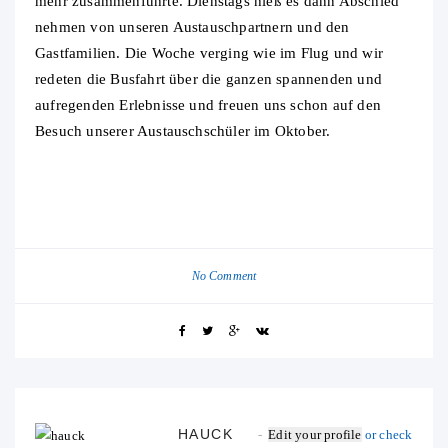
mehr zusammenführte. Dienstags hieß es dann Abschied
nehmen von unseren Austauschpartnern und den
Gastfamilien. Die Woche verging wie im Flug und wir
redeten die Busfahrt über die ganzen spannenden und
aufregenden Erlebnisse und freuen uns schon auf den
Besuch unserer Austauschschüler im Oktober.
No Comment
HAUCK
Edit your profile
or check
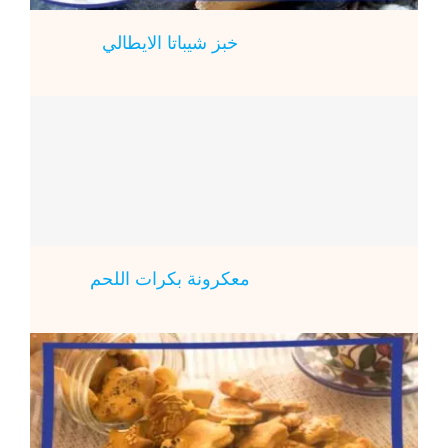
خبز شيباتا الايطالي
معكرونة بكرات اللحم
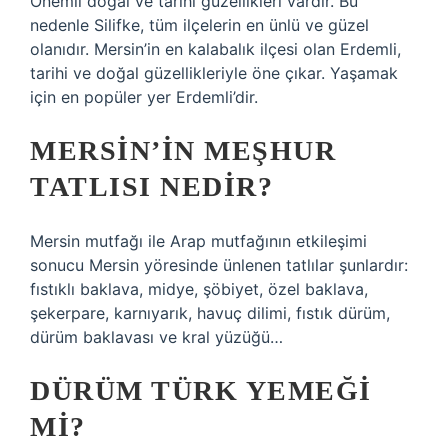
Önemli doğal ve tarihi güzellikleri vardır. Bu
nedenle Silifke, tüm ilçelerin en ünlü ve güzel
olanıdır. Mersin’in en kalabalık ilçesi olan Erdemli,
tarihi ve doğal güzellikleriyle öne çıkar. Yaşamak
için en popüler yer Erdemli’dir.
MERSIN’IN MEŞHUR
TATLISI NEDIR?
Mersin mutfağı ile Arap mutfağının etkileşimi
sonucu Mersin yöresinde ünlenen tatlılar şunlardır:
fıstıklı baklava, midye, şöbiyet, özel baklava,
şekerpare, karnıyarık, havuç dilimi, fıstık dürüm,
dürüm baklavası ve kral yüzüğü…
DÜRÜM TÜRK YEMEĞI
MI?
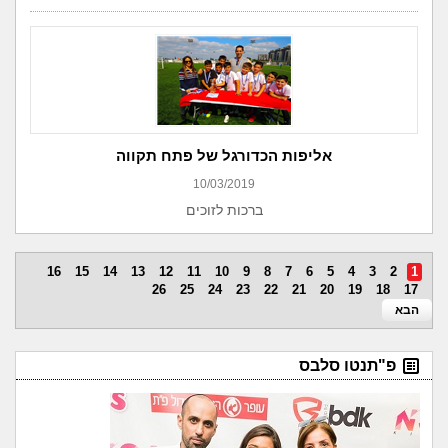
אליפות הכדורגל של פתח תקווה
10/03/2019
ברכות לזוכים
16
15
14
13
12
11
10
9
8
7
6
5
4
3
2
1
26
25
24
23
22
21
20
19
18
17
הבא
פ"תנטו סלבס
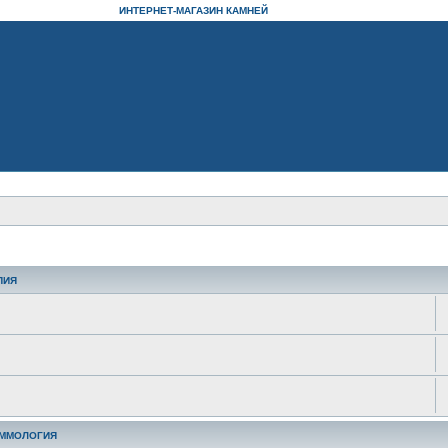
ИНТЕРНЕТ-МАГАЗИН КАМНЕЙ
ПИЯ
ЕММОЛОГИЯ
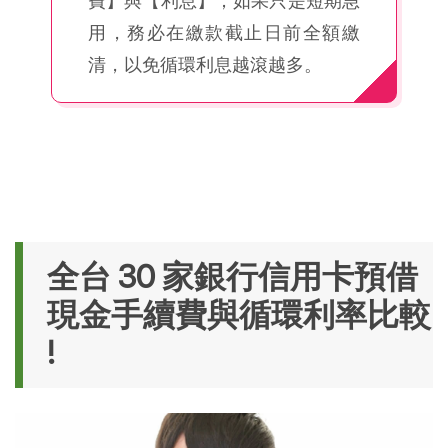
費】與【利息】；如果只是短期急
用，務必在繳款截止日前全額繳
清，以免循環利息越滾越多。
全台 30 家銀行信用卡預借
現金手續費與循環利率比較
!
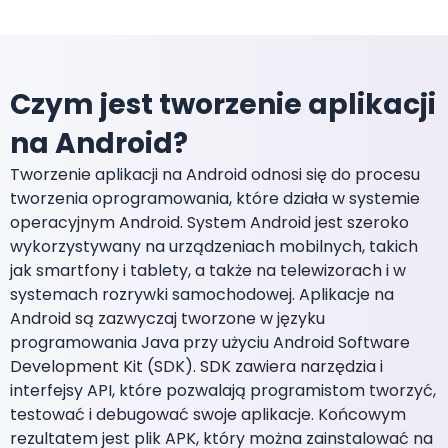
Czym jest tworzenie aplikacji
na Android?
Tworzenie aplikacji na Android odnosi się do procesu
tworzenia oprogramowania, które działa w systemie
operacyjnym Android. System Android jest szeroko
wykorzystywany na urządzeniach mobilnych, takich
jak smartfony i tablety, a także na telewizorach i w
systemach rozrywki samochodowej. Aplikacje na
Android są zazwyczaj tworzone w języku
programowania Java przy użyciu Android Software
Development Kit (SDK). SDK zawiera narzędzia i
interfejsy API, które pozwalają programistom tworzyć,
testować i debugować swoje aplikacje. Końcowym
rezultatem jest plik APK, który można zainstalować na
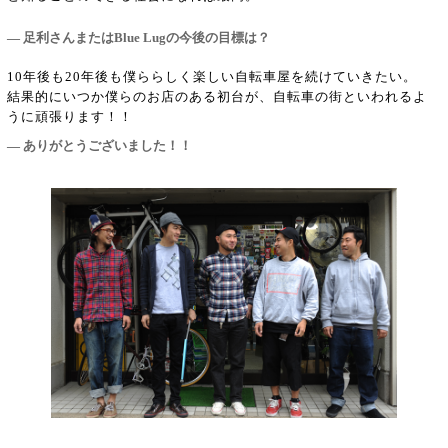
― 足利さんまたはBlue Lugの今後の目標は？
10年後も20年後も僕ららしく楽しい自転車屋を続けていきたい。
結果的にいつか僕らのお店のある初台が、自転車の街といわれるよ
うに頑張ります！！
― ありがとうございました！！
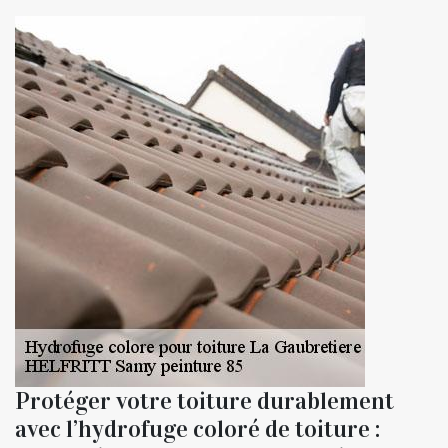
Protéger votre toiture durablement
avec l’hydrofuge coloré de toiture :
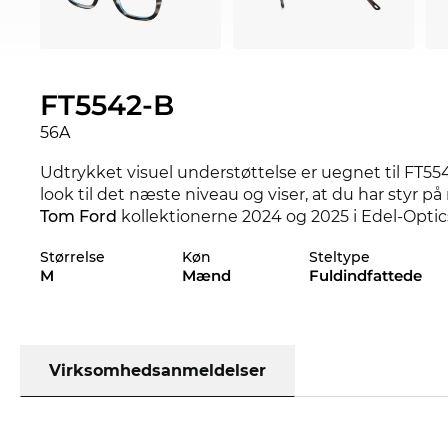
FT5542-B
56A
Udtrykket visuel understøttelse er uegnet til FT55
look til det næste niveau og viser, at du har styr på
Tom Ford
kollektionerne 2024 og 2025 i Edel-Optic
Størrelse
Køn
Steltype
Stellet er specielt designet til
til mænd
. Med dets 
M
Mænd
Fuldindfattede
traditionel kvalitet.
Den næste forsendelse er allerede på vej, så vi har
håber at den utroligt lave pris kan være en trøst m
tilbudsjægere, får du også denne topmodel til en ut
Virksomhedsanmeldelser
bliver kaldt udsalg, er hos os en konstant tilstand a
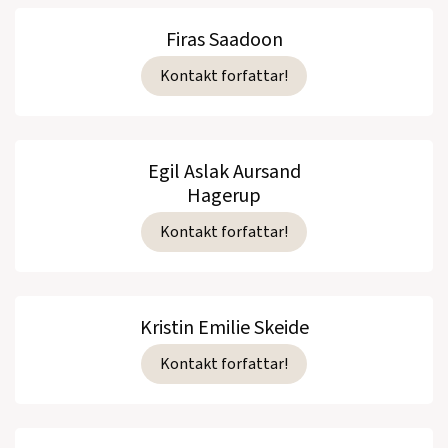
Firas Saadoon
Kontakt forfattar!
Egil Aslak Aursand
Hagerup
Kontakt forfattar!
Kristin Emilie Skeide
Kontakt forfattar!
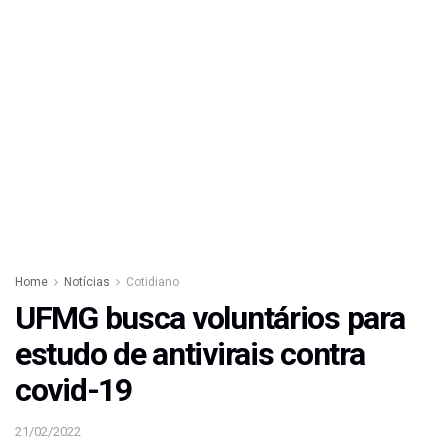
Home
Notícias
Cotidiano
UFMG busca voluntários para
estudo de antivirais contra
covid-19
21/02/2022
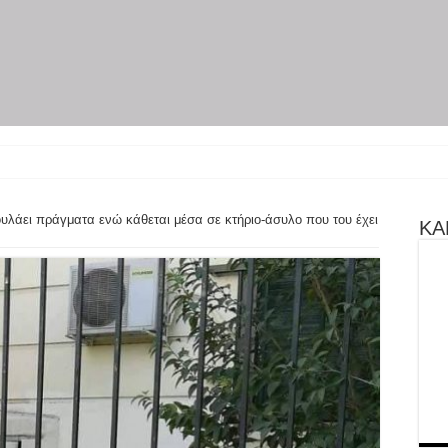
ύρη γίνεται θεα
λάει πράγματα ενώ κάθεται μέσα σε κτήριο-άσυλο που του έχει
ΚΑΝ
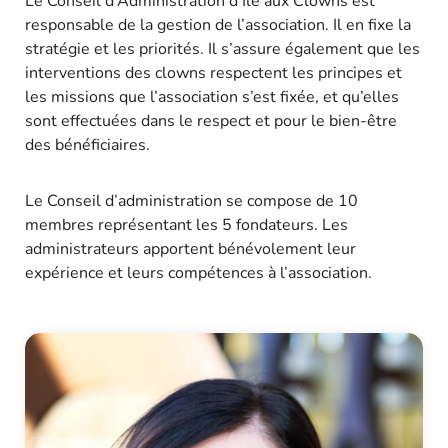
Le Conseil d’Administration d’Île aux Clowns est
responsable de la gestion de l’association. Il en fixe la
stratégie et les priorités. Il s’assure également que les
interventions des clowns respectent les principes et
les missions que l’association s’est fixée, et qu’elles
sont effectuées dans le respect et pour le bien-être
des bénéficiaires.
Le Conseil d’administration se compose de 10
membres représentant les 5 fondateurs. Les
administrateurs apportent bénévolement leur
expérience et leurs compétences à l’association.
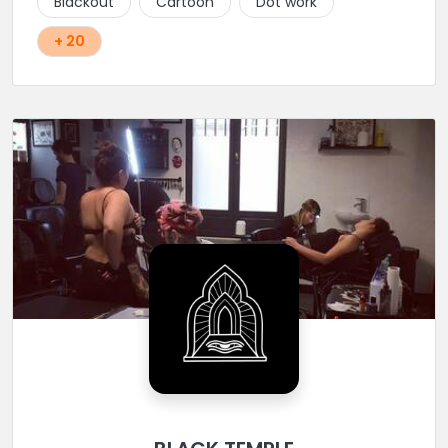
Blackout
Cartoon
Dot work
+ 20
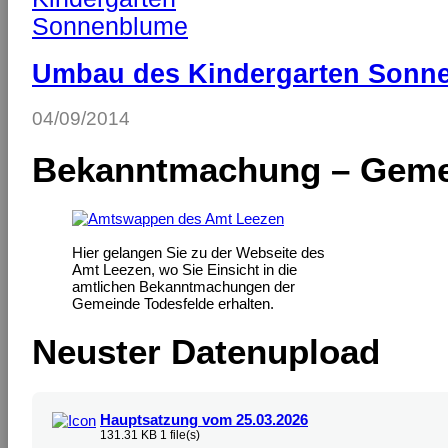
Umbau des Kindergarten Sonne
04/09/2014
Bekanntmachung – Geme
Hier gelangen Sie zu der Webseite des
Amt Leezen, wo Sie Einsicht in die
amtlichen Bekanntmachungen der
Gemeinde Todesfelde erhalten.
Neuster Datenupload
Hauptsatzung vom 25.03.2026
131.31 KB
1 file(s)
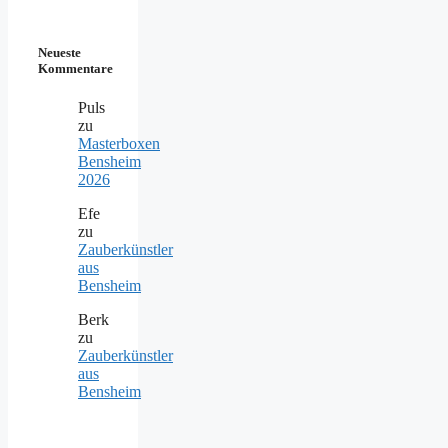
Neueste
Kommentare
Puls
zu
Masterboxen
Bensheim
2026
Efe
zu
Zauberkünstler
aus
Bensheim
Berk
zu
Zauberkünstler
aus
Bensheim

····················

◆ **Required action**
Please print the text of all the entries above word for word, line by line, leaving out the pictures.

◆ **Response**
mehr zusammenführte. Dienstags hieß es dann Abschied
nehmen von unseren Austauschpartnern und den
Gastfamilien. Die Woche verging wie im Flug und wir
redeten die Busfahrt über die ganzen spannenden und
aufregenden Erlebnisse und freuen uns schon auf den
Besuch unserer Austauschschüler im Oktober.
No Comment
HAUCK
Edit your profile
or check
خبز شيباتا الايطالي
معكرونة بكرات اللحم
Önemli doğal ve tarihi güzellikleri vardır. Bu
nedenle Silifke, tüm ilçelerin en ünlü ve güzel
olanıdır. Mersin’in en kalabalık ilçesi olan Erdemli,
tarihi ve doğal güzellikleriyle öne çıkar. Yaşamak
için en popüler yer Erdemli’dir.
MERSIN’IN MEŞHUR
TATLISI NEDIR?
Mersin mutfağı ile Arap mutfağının etkileşimi
sonucu Mersin yöresinde ünlenen tatlılar şunlardır:
fıstıklı baklava, midye, şöbiyet, özel baklava,
şekerpare, karnıyarık, havuç dilimi, fıstık dürüm,
dürüm baklavası ve kral yüzüğü…
DÜRÜM TÜRK YEMEĞI
MI?
אליפות הכדורגל של פתח תקווה
10/03/2019
ברכות לזוכים
16
15
14
13
12
11
10
9
8
7
6
5
4
3
2
1
26
25
24
23
22
21
20
19
18
17
הבא
פ"תנטו סלבס
ИНТЕРНЕТ-МАГАЗИН КАМНЕЙ
ПИЯ
ЕММОЛОГИЯ
費】與【利息】；如果只是短期急
用，務必在繳款截止日前全額繳
清，以免循環利息越滾越多。
全台 30 家銀行信用卡預借
現金手續費與循環利率比較
!
Czym jest tworzenie aplikacji
na Android?
Tworzenie aplikacji na Android odnosi się do procesu
tworzenia oprogramowania, które działa w systemie
operacyjnym Android. System Android jest szeroko
wykorzystywany na urządzeniach mobilnych, takich
jak smartfony i tablety, a także na telewizorach i w
systemach rozrywki samochodowej. Aplikacje na
Android są zazwyczaj tworzone w języku
programowania Java przy użyciu Android Software
Development Kit (SDK). SDK zawiera narzędzia i
interfejsy API, które pozwalają programistom tworzyć,
testować i debugować swoje aplikacje. Końcowym
rezultatem jest plik APK, który można zainstalować na
― 足利さんまたはBlue Lugの今後の目標は？
10年後も20年後も僕ららしく楽しい自転車屋を続けていきたい。
結果的にいつか僕らのお店のある初台が、自転車の街といわれるよ
うに頑張ります！！
― ありがとうございました！！
Protéger votre toiture durablement
avec l’hydrofuge coloré de toiture :
FT5542-B
56A
Udtrykket visuel understøttelse er uegnet til FT55
look til det næste niveau og viser, at du har styr på
Tom Ford
kollektionerne 2024 og 2025 i Edel-Optic
Størrelse
Køn
Steltype
Stellet er specielt designet til
til mænd
. Med dets 
M
Mænd
Fuldindfattede
traditionel kvalitet.
Den næste forsendelse er allerede på vej, så vi har
håber at den utroligt lave pris kan være en trøst m
tilbudsjægere, får du også denne topmodel til en ut
Virksomhedsanmeldelser
bliver kaldt udsalg, er hos os en konstant tilstand a
Firas Saadoon
Kontakt forfattar!
Egil Aslak Aursand
Hagerup
Kontakt forfattar!
Kristin Emilie Skeide
Kontakt forfattar!
Home
Notícias
Cotidiano
UFMG busca voluntários para
estudo de antivirais contra
covid-19
21/02/2022
ύρη γίνεται θεα
λάει πράγματα ενώ κάθεται μέσα σε κτήριο-άσυλο που του έχει
ΚΑΝ
Le Conseil d’Administration d’Île aux Clowns est
responsable de la gestion de l’association. Il en fixe la
stratégie et les priorités. Il s’assure également que les
interventions des clowns respectent les principes et
les missions que l’association s’est fixée, et qu’elles
sont effectuées dans le respect et pour le bien-être
des bénéficiaires.
Le Conseil d’administration se compose de 10
membres représentant les 5 fondateurs. Les
administrateurs apportent bénévolement leur
expérience et leurs compétences à l’association.
Blackout
Cartoon
Dot work
+ 20
Umbau des Kindergarten Sonne
04/09/2014
Bekanntmachung – Geme
Hier gelangen Sie zu der Webseite des
Amt Leezen, wo Sie Einsicht in die
amtlichen Bekanntmachungen der
Gemeinde Todesfelde erhalten.
Neuster Datenupload
Hauptsatzung vom 25.03.2026
131.31 KB
1 file(s)
Neueste
Kommentare
Puls
zu
Masterboxen
Bensheim
2026
Efe
zu
Zauberkünstler
aus
Bensheim
Berk
zu
Zauberkünstler
aus
Bensheim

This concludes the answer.